Новый день начался с того, что я приказала Кнуду собрать самых выносливых и сильным мужчин с его деревни. С этой задачей старик справился, что называется, одной левой, и вскоре я вышагивала перед строем коренастых мужиков, пристально глазеющих на меня.
— Что-то не так? — спросила я наконец.
— Волосы… — произнес один из них, указывая костлявым пальцем на мою голову.
— М? — непонимающе произнесла я, покосившись вверх.
И в этот момент меня осенило.
Эти люди никогда не видели полностью чистые, вымытые волосы у девушки.
А ведь и вправду — сейчас я была единственной во всей деревне, у кого волосы не были сальными и не блестели на солнце. К тому же они стали мягкими и легкими и теперь красиво развевались даже от легкого ветерка. Это, впрочем, было и проблемой — самые непослушные локоны так и норовили забраться мне в рот.
— Это мыло, — улыбнулась я. — И скоро у нас его будет много.
— Мы будем делать это варево? — спросил меня один из них.
— Нет, не сегодня, — я покачала головой. — Вы поможете мне исполнить мое обещание. Сегодня мы начнем отвоевывать у болот землю.
Мой план, на самом деле, был довольно простым — вырыть систему траншей достаточно глубоких, чтобы они могли отводить стоячую воду на вершине фьорда. Тем не менее, здесь и заключалась сложность — воду можно было отвести только в море, поскольку оно находится ниже болотистых равнин, однако между ними существовала преграда в виде скал, словно стена, разделяющих две зоны. Скорее всего, не будь здесь этих скал, вода бы свободно стекала вниз по склону, и никаких болот здесь бы не было.
Мы быстро поднялись наверх, откуда открывался вид на широкое, зловонное болото, кишащее комарами и еще черт его пойми чем. Уже здесь, на этом месте, я начала объяснять работникам суть своего плана.
А заключался он в следующем: еще до того, как я разобралась с предателями, я успела осмотреть местные породы. Не могу точно сказать, что за порода нас окружала, однако с уверенностью могу заявить о том, что камень этот был более-менее однородным и пористым, что позволяло просверливать его даже при помощи примитивных инструментов.

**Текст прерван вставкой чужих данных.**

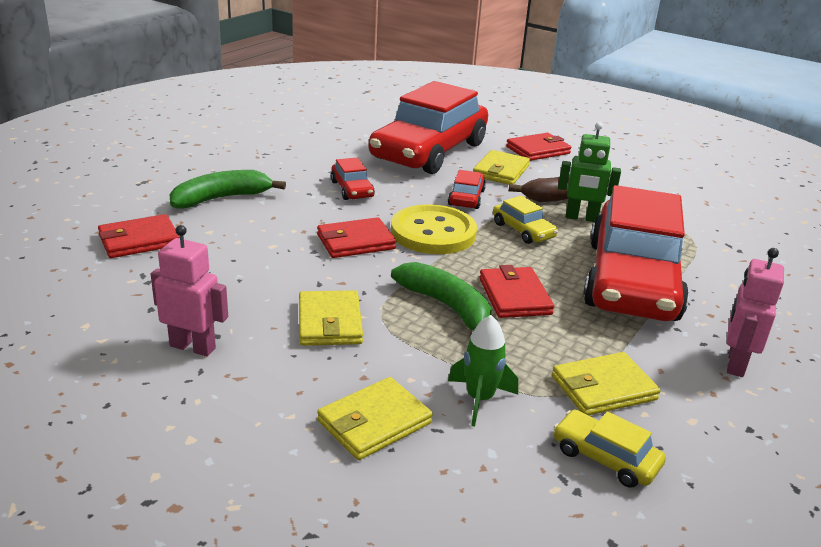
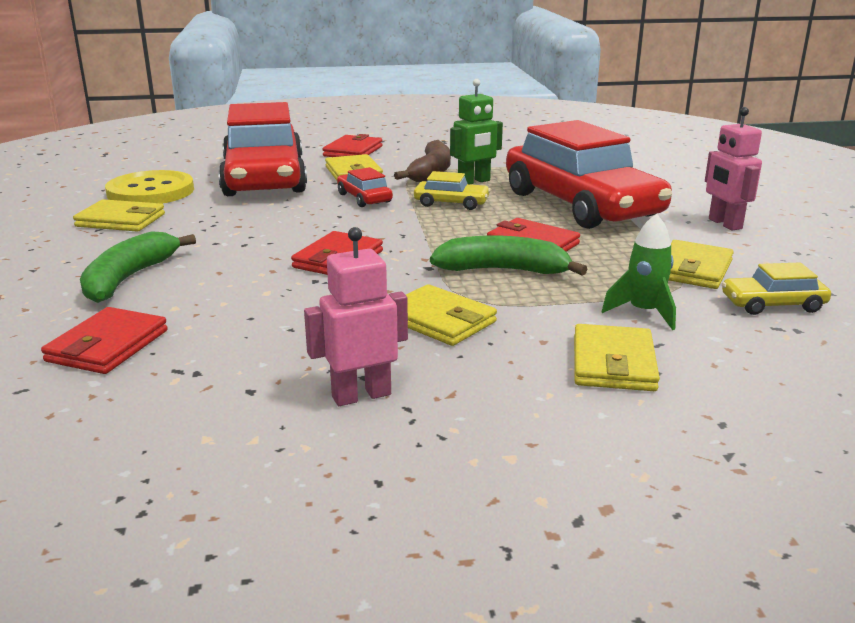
camera: 40 degrees left, 5 degrees down
(287, 151) = (121, 220): none -> yellow wallet
(352, 189) = (252, 226): red car -> none
(433, 232) = (388, 229): yellow button -> yellow button (151, 192)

Тут стоит уточнить, что просверлить отверстие в камне — задача не из простых, почему мне и потребовались крепкие мужчины, а не, скажем, ничем не занятые женщины. На это занятие уходило много сил и времени, а результат не всегда соответствовал ожиданиям.
Но помимо сверления требовалось еще и, условно говоря, поделить породу на более мелкие части. Здесь я использую технологию, при помощи которой древние египтяне добывали каменные блоки для строительства пирамид.